▶ **Texto de leitura**:
════
Ucrânia: Rússia acusa Kiev de novos ataques a central nuclear de Zaporijia

A Rússia acusa Kiev de ter lançado uma nova série de ataques contra a central nuclear de Zaporijia, quando se intensificam os combates na península de Kinbourne e as forças aéreas russas realizaram ataques em Kherson.

Ucrânia: Rússia acusa Kiev de novos ataques a central nuclear de Zaporijia

Ucrânia: Rússia acusa Kiev de novos ataques a central nuclear de Zaporijia

A Rússia acusa Kiev de ter lançado uma nova série de ataques contra a central nuclear de Zaporijia, quando se intensificam os combates na península de Kinbourne e as forças aéreas russas realizaram ataques em Kherson.

O porta-voz do Ministério de Defesa russo, Igor Konashenkov, disse que a Ucrânia voltou a atacar a central nuclear de Zaporijia, como ato de “provocação”, alegando que as forças comandadas por Kiev estão a tentar “criar uma ameaça de desastre”.

“A situação de radiação na central nuclear ainda está normal”, disse o porta-voz do Kremlin, Dmitri Peskov, acrescentando que, contudo, os ataques atribuídos aos ucranianos em Zaporijia estão a provocar “extrema preocupação” em Moscovo.

A AIEA informou na segunda-feira que, apesar dos fortes bombardeamentos sofridos no fim de semana pela central de Zaporijia, não existem “preocupações imediatas de segurança”.

“O estado das seis unidades do reator é estável, e foi confirmada a integridade do combustível usado, do combustível fresco e dos resíduos radioativos de baixa, média e alta atividades nos respetivos armazéns”, indicou a AIEA num comunicado.

Os quatro especialistas internacionais que se encontram na maior central nuclear da Europa — sob ocupação russa — receberam primeiro informação da direção e depois realizaram uma inspeção para ver em primeira mão os danos causados pelos bombardeamentos de sábado e domingo.
════
▶ **Partes do exercício**:
1. Enumere todos os dias da semana mencionados na notícia sobre a central nuclear de Zaporijia.
2. Reproduza palavra por palavra o trecho da notícia sobre Zaporijia que começa em "Os quatro especialistas" e segue até "sábado e domingo.".
3. Prossiga a notícia sobre os ataques à central nuclear de Zaporijia a partir do ponto em que termina.

[Dados de geometria multivista]
════
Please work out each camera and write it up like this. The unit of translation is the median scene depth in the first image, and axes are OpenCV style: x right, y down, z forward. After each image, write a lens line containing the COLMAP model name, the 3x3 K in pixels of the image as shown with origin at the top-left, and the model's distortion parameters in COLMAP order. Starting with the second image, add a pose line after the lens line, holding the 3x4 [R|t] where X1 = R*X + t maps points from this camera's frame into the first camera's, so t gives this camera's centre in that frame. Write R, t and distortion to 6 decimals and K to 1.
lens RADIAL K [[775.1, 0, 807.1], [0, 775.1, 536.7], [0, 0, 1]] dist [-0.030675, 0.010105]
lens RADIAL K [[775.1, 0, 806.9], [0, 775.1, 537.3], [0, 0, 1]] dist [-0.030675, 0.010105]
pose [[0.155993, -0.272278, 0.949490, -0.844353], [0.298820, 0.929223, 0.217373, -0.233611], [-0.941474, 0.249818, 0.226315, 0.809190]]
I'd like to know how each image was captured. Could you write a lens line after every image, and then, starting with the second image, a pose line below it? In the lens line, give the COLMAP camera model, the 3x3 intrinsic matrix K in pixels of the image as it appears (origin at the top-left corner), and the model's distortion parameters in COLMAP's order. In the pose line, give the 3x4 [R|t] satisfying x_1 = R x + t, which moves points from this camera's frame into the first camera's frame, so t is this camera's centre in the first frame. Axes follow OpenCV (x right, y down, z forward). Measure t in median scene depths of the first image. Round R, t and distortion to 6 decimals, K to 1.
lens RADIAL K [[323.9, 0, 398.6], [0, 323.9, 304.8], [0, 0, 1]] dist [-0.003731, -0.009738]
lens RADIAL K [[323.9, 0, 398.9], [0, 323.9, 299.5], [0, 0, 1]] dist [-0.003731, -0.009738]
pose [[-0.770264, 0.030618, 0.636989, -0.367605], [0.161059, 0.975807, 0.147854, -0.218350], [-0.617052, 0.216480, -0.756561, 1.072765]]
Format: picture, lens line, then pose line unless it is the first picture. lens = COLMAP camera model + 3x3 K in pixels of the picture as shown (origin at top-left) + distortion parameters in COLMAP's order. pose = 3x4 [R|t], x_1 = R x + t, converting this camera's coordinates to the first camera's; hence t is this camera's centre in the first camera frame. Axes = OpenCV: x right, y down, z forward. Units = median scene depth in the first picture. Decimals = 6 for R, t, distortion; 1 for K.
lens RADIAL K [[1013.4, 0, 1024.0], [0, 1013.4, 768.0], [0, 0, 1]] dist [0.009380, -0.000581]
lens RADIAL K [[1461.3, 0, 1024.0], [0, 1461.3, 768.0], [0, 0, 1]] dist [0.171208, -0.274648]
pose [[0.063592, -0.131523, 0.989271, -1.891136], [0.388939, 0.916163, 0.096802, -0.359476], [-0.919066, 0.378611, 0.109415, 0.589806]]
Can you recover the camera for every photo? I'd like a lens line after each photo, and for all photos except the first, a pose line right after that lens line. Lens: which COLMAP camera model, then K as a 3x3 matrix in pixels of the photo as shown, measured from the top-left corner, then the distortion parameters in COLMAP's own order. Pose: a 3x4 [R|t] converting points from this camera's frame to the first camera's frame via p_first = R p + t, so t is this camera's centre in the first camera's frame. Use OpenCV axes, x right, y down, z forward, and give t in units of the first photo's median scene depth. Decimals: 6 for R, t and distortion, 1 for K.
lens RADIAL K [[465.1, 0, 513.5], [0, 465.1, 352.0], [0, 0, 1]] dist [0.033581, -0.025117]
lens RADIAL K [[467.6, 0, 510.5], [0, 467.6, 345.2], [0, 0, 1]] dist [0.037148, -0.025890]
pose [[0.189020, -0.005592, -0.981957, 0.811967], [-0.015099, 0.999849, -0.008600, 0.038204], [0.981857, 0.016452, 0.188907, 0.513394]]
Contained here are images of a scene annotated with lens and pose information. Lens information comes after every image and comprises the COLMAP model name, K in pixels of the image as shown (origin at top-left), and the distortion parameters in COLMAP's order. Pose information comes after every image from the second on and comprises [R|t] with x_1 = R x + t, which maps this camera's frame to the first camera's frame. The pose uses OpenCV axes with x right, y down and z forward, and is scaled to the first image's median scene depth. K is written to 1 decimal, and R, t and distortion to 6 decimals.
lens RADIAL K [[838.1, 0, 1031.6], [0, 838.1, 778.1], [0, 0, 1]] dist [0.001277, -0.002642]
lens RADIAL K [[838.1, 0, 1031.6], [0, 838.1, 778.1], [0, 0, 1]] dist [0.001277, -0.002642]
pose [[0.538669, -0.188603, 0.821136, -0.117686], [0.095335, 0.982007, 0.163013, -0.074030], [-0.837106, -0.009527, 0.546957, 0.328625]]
════
▶ **Conjunto de respostas**:
1. segunda-feira, sábado, domingo

2.
Os quatro especialistas internacionais que se encontram na maior central nuclear da Europa — sob ocupação russa — receberam primeiro informação da direção e depois realizaram uma inspeção para ver em primeira mão os danos causados pelos bombardeamentos de sábado e domingo.

3.
Grossi considerou no domingo que os ataques à central de Zaporijia foram “absolutamente deliberados, direcionados” e classificou a situação como “extremamente grave”.

“Uma boa dúzia de ataques” atingiu a central, segundo Grossi, que, sem atribuir responsabilidade às forças russas ou ucranianas, ficou indignado por haver quem considere uma central nuclear “um alvo militar legítimo”.

Hoje, a atividade das forças ucranianas tem estado concentrada na região de Mikolaiv, para tentar recuperar território ocupado, enquanto Moscovo retalia por causa da expulsão das suas forças de Kherson.

“Ainda temos três localidades (para serem tomadas) na península de Kinbourne” antes de libertar completamente a região de Mikolaiv, disse o governador regional, Vitali Kim.

Na segunda-feira, a porta-voz do Comando Sul do exército ucraniano, Natalia Goumeniouk, tinha indicado que “está em curso uma operação militar” na referida península, “em modo silencioso”.

A captura pelo exército ucraniano das últimas três aldeias da região de Mikolaiv, conquistadas às forças russas, é uma importante vitória para Kiev, poucos dias depois de ter expulsado as tropas de Moscovo de Kherson, a principal cidade ocupada até esse momento.

Contudo, hoje, as autoridades ucranianas informaram que a Força Aérea russa realizou novos ataques em 12 áreas da região de Kherson, que provocaram a morte de pelo menos três pessoas e ferimentos em sete outras.

Nos últimos dias, a Rússia já tinha bombardeado esta região, em retaliação pela expulsão do seu Exército pelas forças ucranianas, em 11 de novembro.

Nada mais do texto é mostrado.